- The Washington Times - Thursday, April 11, 2019

Former President Barack Obama’s top White House lawyer was indicted Thursday on two counts of lying to federal investigators about his dealings with a foreign government and former Trump campaign chairman Paul Manafort.

Gregory B. Craig, who served as White House counsel in 2009 and 2010, is the first prominent Democrat to be ensnared in charges spun out of special counsel Robert Mueller’s probe into Russian meddling in the 2016 election.

He will be arraigned Friday afternoon at a Washington federal court.

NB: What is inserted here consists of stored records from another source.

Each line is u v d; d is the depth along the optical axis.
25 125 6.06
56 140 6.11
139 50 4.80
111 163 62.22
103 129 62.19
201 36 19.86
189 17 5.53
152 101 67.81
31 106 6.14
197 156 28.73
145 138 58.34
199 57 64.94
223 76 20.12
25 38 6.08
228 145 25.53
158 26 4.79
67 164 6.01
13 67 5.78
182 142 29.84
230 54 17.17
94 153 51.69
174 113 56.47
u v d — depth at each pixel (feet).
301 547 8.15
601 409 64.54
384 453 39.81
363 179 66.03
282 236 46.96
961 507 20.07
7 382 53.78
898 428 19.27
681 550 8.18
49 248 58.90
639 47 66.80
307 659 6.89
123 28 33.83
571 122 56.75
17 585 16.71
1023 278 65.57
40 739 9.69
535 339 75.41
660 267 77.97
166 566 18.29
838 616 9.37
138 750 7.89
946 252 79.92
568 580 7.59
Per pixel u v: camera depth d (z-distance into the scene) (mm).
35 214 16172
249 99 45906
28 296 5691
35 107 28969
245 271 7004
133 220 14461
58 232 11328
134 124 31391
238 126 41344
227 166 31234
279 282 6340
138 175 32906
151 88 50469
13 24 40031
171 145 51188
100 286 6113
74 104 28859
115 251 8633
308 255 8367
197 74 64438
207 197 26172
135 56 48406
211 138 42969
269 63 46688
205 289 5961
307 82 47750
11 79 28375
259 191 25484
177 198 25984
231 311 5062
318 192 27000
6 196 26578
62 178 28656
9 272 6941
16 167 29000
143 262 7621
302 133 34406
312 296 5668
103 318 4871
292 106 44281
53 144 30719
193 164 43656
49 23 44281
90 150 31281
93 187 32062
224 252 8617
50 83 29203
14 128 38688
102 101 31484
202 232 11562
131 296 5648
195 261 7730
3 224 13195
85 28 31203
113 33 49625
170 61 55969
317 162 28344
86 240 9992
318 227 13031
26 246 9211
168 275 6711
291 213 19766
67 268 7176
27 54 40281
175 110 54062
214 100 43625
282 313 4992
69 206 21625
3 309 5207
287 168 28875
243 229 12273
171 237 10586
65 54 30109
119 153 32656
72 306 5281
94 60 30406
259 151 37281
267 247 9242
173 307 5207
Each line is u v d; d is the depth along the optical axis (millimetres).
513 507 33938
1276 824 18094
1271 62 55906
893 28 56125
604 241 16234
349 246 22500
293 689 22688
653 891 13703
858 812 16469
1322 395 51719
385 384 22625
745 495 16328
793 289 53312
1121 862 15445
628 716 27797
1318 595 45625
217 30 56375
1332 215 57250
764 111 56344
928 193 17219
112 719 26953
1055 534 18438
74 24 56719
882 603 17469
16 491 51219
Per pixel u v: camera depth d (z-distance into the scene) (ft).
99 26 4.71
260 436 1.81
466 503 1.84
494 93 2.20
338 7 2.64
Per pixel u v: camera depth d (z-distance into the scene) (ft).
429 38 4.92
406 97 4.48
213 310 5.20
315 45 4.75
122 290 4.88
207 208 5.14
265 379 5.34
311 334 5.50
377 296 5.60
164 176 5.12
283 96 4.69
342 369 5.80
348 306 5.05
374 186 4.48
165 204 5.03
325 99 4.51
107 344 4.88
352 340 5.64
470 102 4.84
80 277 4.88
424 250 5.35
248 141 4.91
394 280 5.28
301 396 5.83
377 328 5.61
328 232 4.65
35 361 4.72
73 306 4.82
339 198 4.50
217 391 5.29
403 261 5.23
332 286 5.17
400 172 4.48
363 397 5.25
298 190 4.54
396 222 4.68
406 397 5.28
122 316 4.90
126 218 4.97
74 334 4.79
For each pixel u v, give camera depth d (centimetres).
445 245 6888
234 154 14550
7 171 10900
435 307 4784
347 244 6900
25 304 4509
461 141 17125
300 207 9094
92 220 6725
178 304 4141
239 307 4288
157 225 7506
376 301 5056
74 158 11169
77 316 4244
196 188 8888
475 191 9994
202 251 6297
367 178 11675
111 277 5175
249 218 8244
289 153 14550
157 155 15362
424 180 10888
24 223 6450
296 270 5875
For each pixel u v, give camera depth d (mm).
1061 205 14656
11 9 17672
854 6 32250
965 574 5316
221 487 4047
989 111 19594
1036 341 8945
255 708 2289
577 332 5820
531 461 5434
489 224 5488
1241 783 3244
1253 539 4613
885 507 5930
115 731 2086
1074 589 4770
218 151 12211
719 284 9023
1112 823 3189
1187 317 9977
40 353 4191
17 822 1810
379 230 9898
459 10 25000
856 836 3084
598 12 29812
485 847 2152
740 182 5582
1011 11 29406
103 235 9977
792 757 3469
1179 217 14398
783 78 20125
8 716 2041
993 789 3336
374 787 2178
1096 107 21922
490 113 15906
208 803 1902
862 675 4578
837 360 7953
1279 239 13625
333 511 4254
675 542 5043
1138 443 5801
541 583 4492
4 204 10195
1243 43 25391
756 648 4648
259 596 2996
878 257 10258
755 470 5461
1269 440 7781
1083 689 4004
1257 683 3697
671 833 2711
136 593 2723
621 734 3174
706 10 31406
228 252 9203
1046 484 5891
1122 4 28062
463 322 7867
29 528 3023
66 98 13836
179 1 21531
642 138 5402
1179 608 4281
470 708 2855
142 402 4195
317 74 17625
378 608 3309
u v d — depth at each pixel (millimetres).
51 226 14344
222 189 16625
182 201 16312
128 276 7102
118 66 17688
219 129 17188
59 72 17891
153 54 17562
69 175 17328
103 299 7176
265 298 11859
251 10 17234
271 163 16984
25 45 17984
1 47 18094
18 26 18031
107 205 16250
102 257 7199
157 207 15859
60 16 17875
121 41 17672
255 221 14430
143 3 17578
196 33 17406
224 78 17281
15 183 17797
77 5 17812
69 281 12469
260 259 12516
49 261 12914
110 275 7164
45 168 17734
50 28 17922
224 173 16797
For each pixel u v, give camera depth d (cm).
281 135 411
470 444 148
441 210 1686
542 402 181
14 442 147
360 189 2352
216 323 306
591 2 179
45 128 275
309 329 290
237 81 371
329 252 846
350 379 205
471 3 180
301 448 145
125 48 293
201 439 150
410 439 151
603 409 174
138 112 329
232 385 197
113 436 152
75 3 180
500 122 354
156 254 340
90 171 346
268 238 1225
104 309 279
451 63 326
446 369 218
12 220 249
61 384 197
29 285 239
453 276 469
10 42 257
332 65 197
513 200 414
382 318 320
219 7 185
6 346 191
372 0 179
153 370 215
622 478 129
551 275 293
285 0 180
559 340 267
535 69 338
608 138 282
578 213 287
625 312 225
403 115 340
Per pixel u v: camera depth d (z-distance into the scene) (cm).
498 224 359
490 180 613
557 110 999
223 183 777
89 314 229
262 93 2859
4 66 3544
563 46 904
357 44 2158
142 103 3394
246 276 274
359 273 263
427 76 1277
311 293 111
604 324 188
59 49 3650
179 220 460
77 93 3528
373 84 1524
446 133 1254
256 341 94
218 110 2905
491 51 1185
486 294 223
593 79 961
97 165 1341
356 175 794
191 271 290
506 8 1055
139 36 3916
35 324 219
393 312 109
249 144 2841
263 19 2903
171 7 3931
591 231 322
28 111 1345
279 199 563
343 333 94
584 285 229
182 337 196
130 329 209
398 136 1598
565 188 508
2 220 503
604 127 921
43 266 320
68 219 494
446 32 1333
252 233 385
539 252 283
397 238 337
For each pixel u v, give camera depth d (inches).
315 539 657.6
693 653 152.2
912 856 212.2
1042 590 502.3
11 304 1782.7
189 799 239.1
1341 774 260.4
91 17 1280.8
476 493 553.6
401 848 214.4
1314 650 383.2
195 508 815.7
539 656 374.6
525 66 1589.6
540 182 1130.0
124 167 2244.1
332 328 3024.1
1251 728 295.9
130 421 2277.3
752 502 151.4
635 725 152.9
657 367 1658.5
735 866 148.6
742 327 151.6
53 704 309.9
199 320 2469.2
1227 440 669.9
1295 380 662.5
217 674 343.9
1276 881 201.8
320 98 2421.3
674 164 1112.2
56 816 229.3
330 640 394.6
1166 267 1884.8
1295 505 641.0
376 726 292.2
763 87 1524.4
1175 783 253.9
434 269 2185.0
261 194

A federal grand jury in Washington lodged the felony indictment against Mr. Craig for making false statements to Mr. Mueller and the Justice Department’s national security investigators about his lobbying efforts on behalf of Ukraine. The charges carry a maximum penalty of five years in prison.

Federal prosecutors said Mr. Craig should have registered as a foreign agent, saying his contacts with reporters on behalf of a Ukrainian official skirted foreign lobbying laws. Mr. Craig does not face charges of violating the Foreign Registration Act because the law’s five-year statute of limitations has expired.

“The purpose of the scheme was for Craig to avoid registration as an agent of Ukraine,” prosecutors said.

Mr. Craig’s legal team said Thursday the indictment is “unfair and misleading.”

They said their client did not perform any activity that required registration.

While at the law firm of Skadden Arps Slate Meagher & Flom in 2012, Mr. Craig was tapped by then-Ukrainian President Viktor Yanukovych to write a report justifying the government’s prosecution of former Prime Minister Yulia Tymoshenko, a former Yanukovych political rival.

Prosecutors say Mr. Craig failed to register as a lobbyist because he feared it would be revealed that a “private wealthy” Ukrainian paid $4 million for the supposedly independent report, thus damaging its credibility.

If word got out that the report was an effort to whitewash Ms. Tymoshenko’s prosecution, prosecutors said, it would have hurt the ability of Mr. Craig and others at his law firm to go back into government work later.

Manafort used the report as an effort to improve Mr. Yanukovych’s image in the U.S. and abroad.

Ukrainian officials claimed they only paid $12,000 for the report, but prosecutors said the $4 million ultimately made its way to Skadden through Manafort’s illegal offshore accounts.

In January, Skadden reached a settlement with the Justice Department, admitting that it should have registered for its work. It also agreed to turn over the $4.6 million in fees it collected for the report in exchange for the Justice Department dropping criminal charges.

As part of the settlement, Skadden admitted that it relied upon Mr. Craig’s “false and misleading oral and written statements” when it concluded it did not need to register.

Federal prosecutors say Mr. Craig was aware of the registration requirements, citing two emails in which he asked one of the report’s authors about it.

“I don’t want to register as a foreign agent under FARA. I think we don’t have to with this assignment, yes?” he wrote in a February 2012 email.

In 2013, the Justice Department sent Skadden a letter informing Mr. Craig that his work on the report required him to register as a foreign lobbyist. Prosecutors say Mr. Craig provided false information to Skadden’s legal counsel to rebuff those requests, according to the indictment.

When Manafort was being investigated in October 2017, Mr. Craig repeated his misleading statements about why he didn’t need to register as a foreign lobbyist.

Manafort was sentenced last month to 7 1/2 years in prison for foreign lobbying violations and financial crimes.

Mr. Craig is the second Skadden lawyer who worked on the report to face charges stemming from the Mueller probe. Alex van der Zwaan, who worked out of the firm’s London office, last year admitted lying to the FBI. He received 30 days in prison and was deported to the United Kingdom once his sentence was complete.